Il microspazio è il luogo predisposto per il lavoro scenico simbolico, luogo dove si sposteranno per lavorare il terapeuta e, a turno, uno dei due membri della coppia, nel rispetto della regola della circolarità e simmetria, che si estende in un'alternanza fuori dai confini temporali della singola seduta, vedendo i soggetti lavorare attivamente a sedute alterne. Nell'area dedicata al microspazio, è disponibile un palcoscenico miniaturizzato formato da un disco girevole, dotato di oggetti idonei a rappresentare persone e cose6.

Il passaggio dal macrospazio al microspazio, sancisce il passaggio da una condizione di realtà ad una condizione di tipo simbolico, in cui il soggetto può portare sul palcoscenico miniaturizzato il suo mondo interno ed interagire con esso, grazie anche alla funzione ausiliaria offerta dal terapeuta, che opera tenendosi in ombra per favorire l'approfondimento del mondo interno del protagonista.

La luce, utilizzando due lampade, gioca un ruolo fondamenta soprattutto nel focalizzare l'attenzione sul piccolo palcoscenico durante l'azione scenica e viene dosata in modo più o meno intenso, per poi ampliarsi a tutta la stanza e ad ammorbidirsi durante le fasi delle interazioni reali nel macrospazio.

Il ruolo dello psicodrammatista varia a seconda delle fasi e delle relative collocazioni nelle aree del setting (macrospazio o microspazio).
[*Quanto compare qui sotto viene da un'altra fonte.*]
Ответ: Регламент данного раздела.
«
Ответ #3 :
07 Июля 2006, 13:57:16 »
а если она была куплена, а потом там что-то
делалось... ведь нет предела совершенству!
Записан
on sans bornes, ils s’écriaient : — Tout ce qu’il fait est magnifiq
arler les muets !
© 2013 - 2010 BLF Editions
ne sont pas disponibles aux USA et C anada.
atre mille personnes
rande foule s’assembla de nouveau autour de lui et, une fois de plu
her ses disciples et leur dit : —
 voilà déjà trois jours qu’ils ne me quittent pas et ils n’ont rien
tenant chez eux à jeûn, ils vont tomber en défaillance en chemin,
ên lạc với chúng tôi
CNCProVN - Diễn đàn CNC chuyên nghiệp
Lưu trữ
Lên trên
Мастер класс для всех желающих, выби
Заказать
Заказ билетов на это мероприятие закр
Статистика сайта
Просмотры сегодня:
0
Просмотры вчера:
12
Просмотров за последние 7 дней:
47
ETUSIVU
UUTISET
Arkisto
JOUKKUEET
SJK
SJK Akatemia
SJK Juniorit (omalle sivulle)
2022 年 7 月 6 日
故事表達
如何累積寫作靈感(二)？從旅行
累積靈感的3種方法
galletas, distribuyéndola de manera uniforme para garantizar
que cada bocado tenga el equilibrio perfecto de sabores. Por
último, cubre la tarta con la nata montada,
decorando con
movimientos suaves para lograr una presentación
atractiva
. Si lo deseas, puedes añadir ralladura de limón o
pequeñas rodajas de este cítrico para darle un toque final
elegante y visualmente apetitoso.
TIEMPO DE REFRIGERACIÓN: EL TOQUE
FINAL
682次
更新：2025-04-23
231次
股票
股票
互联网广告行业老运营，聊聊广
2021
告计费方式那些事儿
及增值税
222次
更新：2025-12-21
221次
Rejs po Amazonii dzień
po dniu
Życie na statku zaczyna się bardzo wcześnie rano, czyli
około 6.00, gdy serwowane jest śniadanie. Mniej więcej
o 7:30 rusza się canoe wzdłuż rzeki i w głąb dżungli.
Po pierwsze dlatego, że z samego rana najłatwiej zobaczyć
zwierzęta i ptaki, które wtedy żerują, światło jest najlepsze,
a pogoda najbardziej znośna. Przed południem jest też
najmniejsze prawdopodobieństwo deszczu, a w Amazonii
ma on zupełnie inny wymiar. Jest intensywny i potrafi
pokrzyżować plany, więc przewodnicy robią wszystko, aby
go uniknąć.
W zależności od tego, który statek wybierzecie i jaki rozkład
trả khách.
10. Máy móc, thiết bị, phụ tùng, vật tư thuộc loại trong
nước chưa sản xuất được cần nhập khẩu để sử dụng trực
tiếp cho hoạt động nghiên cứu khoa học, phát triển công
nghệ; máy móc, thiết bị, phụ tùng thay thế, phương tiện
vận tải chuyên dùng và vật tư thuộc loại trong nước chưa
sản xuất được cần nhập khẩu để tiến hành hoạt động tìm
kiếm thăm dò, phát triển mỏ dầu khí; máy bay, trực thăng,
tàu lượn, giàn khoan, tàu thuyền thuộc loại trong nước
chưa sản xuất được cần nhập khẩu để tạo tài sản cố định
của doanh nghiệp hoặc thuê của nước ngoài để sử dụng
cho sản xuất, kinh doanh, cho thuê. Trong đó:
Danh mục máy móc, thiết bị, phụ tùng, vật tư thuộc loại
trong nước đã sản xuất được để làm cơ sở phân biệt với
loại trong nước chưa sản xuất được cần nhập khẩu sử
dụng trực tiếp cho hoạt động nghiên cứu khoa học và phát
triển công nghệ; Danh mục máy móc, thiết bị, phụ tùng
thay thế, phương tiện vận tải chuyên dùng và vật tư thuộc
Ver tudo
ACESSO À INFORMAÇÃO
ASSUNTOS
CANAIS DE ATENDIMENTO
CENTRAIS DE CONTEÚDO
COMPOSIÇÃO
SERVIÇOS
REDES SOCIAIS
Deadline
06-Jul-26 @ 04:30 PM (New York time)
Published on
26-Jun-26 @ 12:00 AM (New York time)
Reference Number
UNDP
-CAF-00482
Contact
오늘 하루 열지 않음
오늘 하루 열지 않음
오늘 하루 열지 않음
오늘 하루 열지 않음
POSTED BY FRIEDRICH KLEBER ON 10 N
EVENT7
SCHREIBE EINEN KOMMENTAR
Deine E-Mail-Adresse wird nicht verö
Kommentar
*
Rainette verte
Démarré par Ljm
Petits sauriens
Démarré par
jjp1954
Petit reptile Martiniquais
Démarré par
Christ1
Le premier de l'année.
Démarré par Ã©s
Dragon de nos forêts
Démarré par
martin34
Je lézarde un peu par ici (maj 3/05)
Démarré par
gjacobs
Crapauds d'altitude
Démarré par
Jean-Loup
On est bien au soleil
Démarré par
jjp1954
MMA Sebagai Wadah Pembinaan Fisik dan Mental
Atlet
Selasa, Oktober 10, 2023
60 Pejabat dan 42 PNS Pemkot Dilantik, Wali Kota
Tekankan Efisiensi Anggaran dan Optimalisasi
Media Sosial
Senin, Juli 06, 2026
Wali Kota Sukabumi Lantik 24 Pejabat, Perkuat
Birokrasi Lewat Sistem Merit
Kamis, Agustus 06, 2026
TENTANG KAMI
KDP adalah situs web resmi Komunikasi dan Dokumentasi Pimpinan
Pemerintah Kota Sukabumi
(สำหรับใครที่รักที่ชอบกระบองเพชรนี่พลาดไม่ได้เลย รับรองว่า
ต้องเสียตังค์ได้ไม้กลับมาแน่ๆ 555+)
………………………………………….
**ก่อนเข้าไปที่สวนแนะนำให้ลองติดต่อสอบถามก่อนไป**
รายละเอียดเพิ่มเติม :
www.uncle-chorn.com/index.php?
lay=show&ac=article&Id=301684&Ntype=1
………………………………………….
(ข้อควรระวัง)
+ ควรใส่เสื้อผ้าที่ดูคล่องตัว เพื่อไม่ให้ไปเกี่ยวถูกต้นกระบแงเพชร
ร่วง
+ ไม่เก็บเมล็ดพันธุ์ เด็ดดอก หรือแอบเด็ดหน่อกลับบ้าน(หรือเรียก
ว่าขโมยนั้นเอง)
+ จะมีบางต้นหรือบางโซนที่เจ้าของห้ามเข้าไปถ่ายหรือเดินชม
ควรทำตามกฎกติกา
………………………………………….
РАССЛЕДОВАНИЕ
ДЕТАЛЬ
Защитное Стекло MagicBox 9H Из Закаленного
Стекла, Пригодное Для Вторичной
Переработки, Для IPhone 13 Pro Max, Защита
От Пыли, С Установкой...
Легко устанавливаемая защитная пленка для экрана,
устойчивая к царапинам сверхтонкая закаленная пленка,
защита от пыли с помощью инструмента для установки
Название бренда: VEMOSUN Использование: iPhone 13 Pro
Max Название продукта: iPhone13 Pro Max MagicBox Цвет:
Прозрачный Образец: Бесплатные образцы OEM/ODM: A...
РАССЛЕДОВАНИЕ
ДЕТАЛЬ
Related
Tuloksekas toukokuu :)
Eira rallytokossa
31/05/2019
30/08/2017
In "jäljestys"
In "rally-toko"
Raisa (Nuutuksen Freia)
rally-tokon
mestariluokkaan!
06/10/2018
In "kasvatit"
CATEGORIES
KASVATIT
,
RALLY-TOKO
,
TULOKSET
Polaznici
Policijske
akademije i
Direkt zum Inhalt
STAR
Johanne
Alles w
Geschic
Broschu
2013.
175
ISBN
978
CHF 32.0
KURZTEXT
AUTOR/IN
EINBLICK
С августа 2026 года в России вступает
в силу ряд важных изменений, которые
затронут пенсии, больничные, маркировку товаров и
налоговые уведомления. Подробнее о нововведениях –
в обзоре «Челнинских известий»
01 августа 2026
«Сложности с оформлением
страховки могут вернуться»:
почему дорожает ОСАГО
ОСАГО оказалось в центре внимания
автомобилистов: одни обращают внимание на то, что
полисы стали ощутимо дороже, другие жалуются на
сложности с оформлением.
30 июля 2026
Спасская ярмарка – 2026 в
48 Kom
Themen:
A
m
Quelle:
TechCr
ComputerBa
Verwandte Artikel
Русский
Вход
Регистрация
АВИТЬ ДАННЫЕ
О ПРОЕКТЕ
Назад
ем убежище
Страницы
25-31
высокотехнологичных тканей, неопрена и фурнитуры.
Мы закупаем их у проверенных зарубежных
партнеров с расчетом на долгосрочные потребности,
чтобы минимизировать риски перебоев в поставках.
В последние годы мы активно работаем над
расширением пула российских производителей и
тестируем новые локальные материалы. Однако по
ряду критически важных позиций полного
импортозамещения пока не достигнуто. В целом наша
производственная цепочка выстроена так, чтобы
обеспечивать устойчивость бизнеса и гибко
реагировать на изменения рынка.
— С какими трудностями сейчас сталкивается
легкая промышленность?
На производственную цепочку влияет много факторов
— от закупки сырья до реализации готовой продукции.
Con le coppie, il momento di accoglienza, riscaldamento ed aggiornamento riguarda entrambi i membri, ma già da questo primo momento è importante tendere a non favorire gli scambi interdipendenti tra loro, esplicitando, sin dall'inizio, la regola, ed applicandola con la gestione di una prossemica adeguata e l'utilizzo di strategie di conduzione. La stessa accortezza va usata anche per quanto riguarda le interazione con il terapeuta stesso che tenderà, se necessario, ad alzarsi e ad uscire dal campo visivo ponendosi alle spalle del soggetto per rammentare l'importanza della dinamica intersoggettiva.

6 La possibilità di popolare la scena ricorrendo a piccoli oggetti adatti si ispira a uno strumento presente sul mercato ei test psicologici, lo Sceno-Test di Gerdhild von Staabs.

Con il passaggio alla zona del microspazio, diventa ancora più evidente il passaggio a una dimensione comunicativa molto lontana dallo scambio interdipendente quotidiano: il soggetto che lavora da protagonista è messo a contatto con il proprio mondo interno e guidato dalle consegne del direttore a dar voce e ad interagire con esso e non con il terapeuta, ne tanto meno con il partner, che fuori dal suo campo visivo, alle sue spalle, osserva in silenzio il palcoscenico miniaturizzato.

Il lavoro scenico nel microspazio consente di realizzare percorsi registici, semplici o complessi, escludendo le situazioni corporee, che nel lavoro sul palcoscenico con un gruppo sono molto presenti e potenzialmente portatrici di un contributo importante; ciò che, invece, appare essere una caratteristica del microspazio è l'essere così suggestivo, quasi ipnotico, da favorire fortemente l'entrata del protagonista nel suo mondo interno e produrre vivide interazioni con esso. Possibilità, come vederemo, da dosare con accortezza.

Il lavoro nel microspazio con il protagonista si chiude con l'integrazione dello stesso, prima di tornare al macrospazio, dove il ruolo attivo passa all'altro partner.

Con un soliloquio ad occhi chiusi, il partner, testimone del lavoro appena svolto, può dare voce al suo vissuto emotivo emerso durante le scene osservate sul palcoscenico del microspazio.

Da ultimo, il terapeuta incontra, come all'inizio della sessione, entrambi i soggetti.

L'incontro che avviene è tra persone reali e il congedo può assumere anche la forma di uno specchio empatico rivolto ad entrambi, che mira a ripristinare la situazione paritaria in modo integrativo, nell'attesa della sessione successiva in cui toccherà al partner testimone diventare protagonista del lavoro con il suo mondo interno, mentre il protagonista passerà al ruolo di testimone.